Safe Over- and Under-Approximation of Reachable Sets for Delay Differential Equations

Abstract

Delays in feedback control loop, as induced by networked distributed control schemes, may have detrimental effects on control performance. This induces an interest in safety verification of delay differential equations (DDEs) used as a model of embedded control. This article explores reachable-set computation for a class of DDEs featuring a local homeomorphism property. This topological property facilitates construction of over- and under-approximations of their full reachable sets by performing reachability analysis on the boundaries of their initial sets, thereby permitting an efficient lifting of reach-set computation methods for ODEs to DDEs. Membership in this class of DDEs is determined by conducting sensitivity analysis of the solution mapping with respect to the initial states to impose a bound constraint on the time-lag term. We then generalize boundary-based reachability analysis to such DDEs. Our reachability algorithm is iterative along the time axis and the computations in each iteration are performed in two steps. The first step computes an enclosure of the set of states reachable from the boundary of the step’s initial state set.

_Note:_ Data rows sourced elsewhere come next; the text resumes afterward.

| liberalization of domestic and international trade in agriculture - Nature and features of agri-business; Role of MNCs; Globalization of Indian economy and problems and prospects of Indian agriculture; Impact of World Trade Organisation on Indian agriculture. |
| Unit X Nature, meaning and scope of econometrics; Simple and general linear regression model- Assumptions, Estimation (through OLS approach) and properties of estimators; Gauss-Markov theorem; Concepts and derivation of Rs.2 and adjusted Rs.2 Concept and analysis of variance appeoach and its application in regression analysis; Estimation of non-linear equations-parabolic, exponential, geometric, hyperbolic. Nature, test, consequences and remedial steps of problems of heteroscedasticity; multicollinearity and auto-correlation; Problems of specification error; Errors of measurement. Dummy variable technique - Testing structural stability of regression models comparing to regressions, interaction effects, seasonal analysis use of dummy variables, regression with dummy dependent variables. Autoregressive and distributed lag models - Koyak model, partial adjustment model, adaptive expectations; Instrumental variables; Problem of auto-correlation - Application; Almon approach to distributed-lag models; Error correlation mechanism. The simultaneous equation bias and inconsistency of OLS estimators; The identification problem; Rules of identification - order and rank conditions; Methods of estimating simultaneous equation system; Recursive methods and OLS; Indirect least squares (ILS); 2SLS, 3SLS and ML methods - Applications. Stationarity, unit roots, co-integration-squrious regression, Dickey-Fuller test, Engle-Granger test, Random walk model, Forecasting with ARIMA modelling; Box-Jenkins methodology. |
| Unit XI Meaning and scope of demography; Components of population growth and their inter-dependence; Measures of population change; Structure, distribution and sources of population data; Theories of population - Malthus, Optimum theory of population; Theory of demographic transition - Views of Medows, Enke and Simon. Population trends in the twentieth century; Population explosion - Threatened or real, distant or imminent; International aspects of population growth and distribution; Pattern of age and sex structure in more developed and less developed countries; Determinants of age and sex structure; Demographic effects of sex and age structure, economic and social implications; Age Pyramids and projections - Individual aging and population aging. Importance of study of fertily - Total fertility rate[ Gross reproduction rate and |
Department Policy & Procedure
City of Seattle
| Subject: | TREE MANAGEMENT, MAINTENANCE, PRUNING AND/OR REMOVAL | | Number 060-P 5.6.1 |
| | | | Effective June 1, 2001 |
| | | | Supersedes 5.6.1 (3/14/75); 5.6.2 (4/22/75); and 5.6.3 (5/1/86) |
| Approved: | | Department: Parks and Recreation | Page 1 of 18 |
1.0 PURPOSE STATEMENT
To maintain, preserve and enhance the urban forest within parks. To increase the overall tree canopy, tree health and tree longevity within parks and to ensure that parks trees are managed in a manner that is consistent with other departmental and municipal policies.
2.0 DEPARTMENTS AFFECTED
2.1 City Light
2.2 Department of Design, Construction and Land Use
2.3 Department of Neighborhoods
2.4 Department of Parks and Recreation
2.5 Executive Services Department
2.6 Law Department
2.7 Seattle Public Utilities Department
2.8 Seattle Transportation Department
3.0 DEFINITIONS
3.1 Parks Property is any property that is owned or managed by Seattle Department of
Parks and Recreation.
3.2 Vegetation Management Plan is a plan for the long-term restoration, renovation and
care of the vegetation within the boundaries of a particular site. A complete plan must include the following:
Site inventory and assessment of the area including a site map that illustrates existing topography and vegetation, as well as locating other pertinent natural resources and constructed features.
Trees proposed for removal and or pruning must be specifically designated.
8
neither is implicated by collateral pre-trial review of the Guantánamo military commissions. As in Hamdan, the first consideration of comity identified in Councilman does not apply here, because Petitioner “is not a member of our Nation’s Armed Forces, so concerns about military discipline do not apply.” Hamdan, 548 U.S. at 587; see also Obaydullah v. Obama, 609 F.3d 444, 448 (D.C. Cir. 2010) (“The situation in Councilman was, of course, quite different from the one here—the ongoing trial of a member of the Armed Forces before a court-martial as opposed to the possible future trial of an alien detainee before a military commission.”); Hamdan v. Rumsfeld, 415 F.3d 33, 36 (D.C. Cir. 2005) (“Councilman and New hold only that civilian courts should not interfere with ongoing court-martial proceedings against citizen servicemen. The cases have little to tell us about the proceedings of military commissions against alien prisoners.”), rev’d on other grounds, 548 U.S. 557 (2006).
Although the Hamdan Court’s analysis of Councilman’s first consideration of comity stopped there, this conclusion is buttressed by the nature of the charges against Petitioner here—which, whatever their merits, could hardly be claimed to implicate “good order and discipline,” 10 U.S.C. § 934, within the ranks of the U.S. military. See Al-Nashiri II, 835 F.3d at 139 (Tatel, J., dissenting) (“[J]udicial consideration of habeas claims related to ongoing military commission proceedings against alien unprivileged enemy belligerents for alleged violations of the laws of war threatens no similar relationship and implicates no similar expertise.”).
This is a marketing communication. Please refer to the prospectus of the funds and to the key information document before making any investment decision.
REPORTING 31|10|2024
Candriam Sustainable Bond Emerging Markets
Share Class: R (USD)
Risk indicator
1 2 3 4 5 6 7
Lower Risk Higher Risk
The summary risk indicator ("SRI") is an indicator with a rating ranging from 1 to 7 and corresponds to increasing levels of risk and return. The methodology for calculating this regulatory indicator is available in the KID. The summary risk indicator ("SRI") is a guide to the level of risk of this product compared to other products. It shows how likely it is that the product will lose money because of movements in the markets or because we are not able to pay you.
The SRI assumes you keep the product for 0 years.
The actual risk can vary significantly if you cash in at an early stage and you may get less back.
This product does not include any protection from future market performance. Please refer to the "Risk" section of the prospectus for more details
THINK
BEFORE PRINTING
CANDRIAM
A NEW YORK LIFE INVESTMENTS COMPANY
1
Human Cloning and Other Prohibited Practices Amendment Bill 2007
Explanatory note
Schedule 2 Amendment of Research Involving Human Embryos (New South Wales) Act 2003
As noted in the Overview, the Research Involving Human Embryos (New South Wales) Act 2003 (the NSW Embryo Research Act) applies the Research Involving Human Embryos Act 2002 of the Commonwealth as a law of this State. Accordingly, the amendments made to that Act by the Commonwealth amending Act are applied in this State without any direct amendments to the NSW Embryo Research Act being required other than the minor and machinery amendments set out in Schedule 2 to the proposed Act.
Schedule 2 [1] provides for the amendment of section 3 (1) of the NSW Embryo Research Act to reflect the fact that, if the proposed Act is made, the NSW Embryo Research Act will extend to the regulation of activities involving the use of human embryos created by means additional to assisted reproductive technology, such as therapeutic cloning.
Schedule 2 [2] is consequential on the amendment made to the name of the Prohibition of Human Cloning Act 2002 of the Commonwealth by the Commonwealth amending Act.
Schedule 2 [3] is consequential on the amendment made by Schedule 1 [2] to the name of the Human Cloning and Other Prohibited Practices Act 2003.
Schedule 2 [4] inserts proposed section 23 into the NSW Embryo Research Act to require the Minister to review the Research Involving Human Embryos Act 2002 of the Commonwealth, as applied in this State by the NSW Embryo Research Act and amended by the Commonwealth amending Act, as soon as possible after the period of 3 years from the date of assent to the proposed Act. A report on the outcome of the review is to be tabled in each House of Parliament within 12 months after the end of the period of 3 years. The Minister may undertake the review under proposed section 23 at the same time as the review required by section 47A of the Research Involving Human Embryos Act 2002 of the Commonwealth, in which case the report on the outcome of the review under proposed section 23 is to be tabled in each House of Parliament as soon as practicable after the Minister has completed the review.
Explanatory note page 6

The second step derives an over- and under-approximations of the full reachable set by including (excluding, resp.) the obtained boundary enclosure from certain convex combinations of points in that boundary enclosure. Experiments on two illustrative examples demonstrate the efficacy of our algorithm.

Appendix

The Proof of Lemma 1

Proof

From Eq. (6), we obtain that

$$s^{ij}_{\varvec{x}_0}(t)=\varvec{I}^{ij}+\varvec{J}^{ij}t,$$

where \(\varvec{J}^{ij}=\Big (D_{\varvec{g}}(\varvec{\phi }(t;\varvec{x}_0))s_{\varvec{x}_0}(t)\Big )_{t=\tau _{ij}}^{ij}\), \(\tau _{ij}\) lies between 0 and t, \(\varvec{s}_{\varvec{x}_0}^{ij}\) is the \((i,j)_{th}\) element of the matrix \(\varvec{s}_{\varvec{x}_0}\) and \(\varvec{J}^{ij}\) is the \((i,j)_{th}\) element of the matrix \(D_{\varvec{g}}(\varvec{\phi }(t;\varvec{x}_0))s_{\varvec{x}_0}(t)\) with \(t=\tau _{ij}\). Also, since \(\varvec{g}(\varvec{x})\in \mathcal {C}^1(\mathcal {X})\), i.e. \(\varvec{g}(\cdot ): \mathcal {X}\mapsto \mathbb {R}^n\) is a continuously differentiable function, the element in the matrix \(D_{\varvec{g}}=\frac{\partial \varvec{g}}{\partial \varvec{x}}\) is bounded over an arbitrary compact set covering the reachable set \(\cup _{t\in [0,\tau _1]}\varOmega (t;\mathcal {I}_0)\) in the set \(\mathcal {X}\), where \(\tau _1\) can be any number in \((0,\tau ]\) such that \(\cup _{t\in [0,\tau _1]}\varOmega (t;\mathcal {I}_0)\subseteq \mathcal {X}\). The bounded property also applies to the matrix \(s_{\varvec{x}_0}(t)\). Consequently, a lower bound for all elements of the matrix \(\varvec{J}\) exists. Thus, \(lim_{t\rightarrow 0}s_{\varvec{x}_0}(t)=\varvec{I}\) implies that there exists a \(\tau ^{*}\in (0,\tau _1]\) s.t. the sensitivity matrix \(s_{\varvec{x}_0}(t)\) for \(t\in [0,\tau ^{*}]\) is diagonally dominant. The conclusion follows from this fact.    \(\square \)

The Proof of Lemma 2

Proof

Since the determinant of the Jacobian matrix of the mapping \(\varvec{x}(t)=\varvec{\psi }_{k-1}(t;\varvec{x}((k-1)\tau ,(k-1)\tau )\) w.r.t. any state \(\varvec{x}((k-1)\tau ) \in \varOmega ((k-1)\tau ;\mathcal {I}_0)\) is not zero for \(t\in [(k-1)\tau ,k\tau ]\), then for any fixed \(t\in [(k-1)\tau ,k\tau ]\), the mapping

$$\varvec{x}(t)=\varvec{\psi }_{k-1}(t;\ \cdot ,(k-1)\tau ): \varOmega ((k-1)\tau ;\mathcal {I}_0)\longmapsto \varOmega (t;\mathcal {I}_0)$$

is a bijection and its inverse mapping from \(\varOmega (t;\mathcal {I}_0)\) to \(\varOmega ((k-1)\tau ;\mathcal {I}_0)\) is continuously differentiable. Thus, the sensitivity matrix \(s_{\varvec{x}(k\tau )}(t)\) for \(t\in [k\tau ,(k+1)\tau ]\) satisfies the sensitivity equation:

$$\dot{s}_{\varvec{x}(k\tau )}=\frac{\partial \varvec{f}(\varvec{x},\varvec{x}_{\tau })}{\partial \varvec{x}}s_{\varvec{x}(k\tau )}+\frac{\partial \varvec{f}(\varvec{x},\varvec{x}_{\tau })}{\partial \varvec{x}_{\tau }}\frac{\partial \varvec{x}_{\tau }}{\partial \varvec{x}(k\tau )},$$

with \(s_{\varvec{x}(k\tau )}(k\tau )=\varvec{I}\in \mathbb {R}^{n\times n}\).    \(\square \)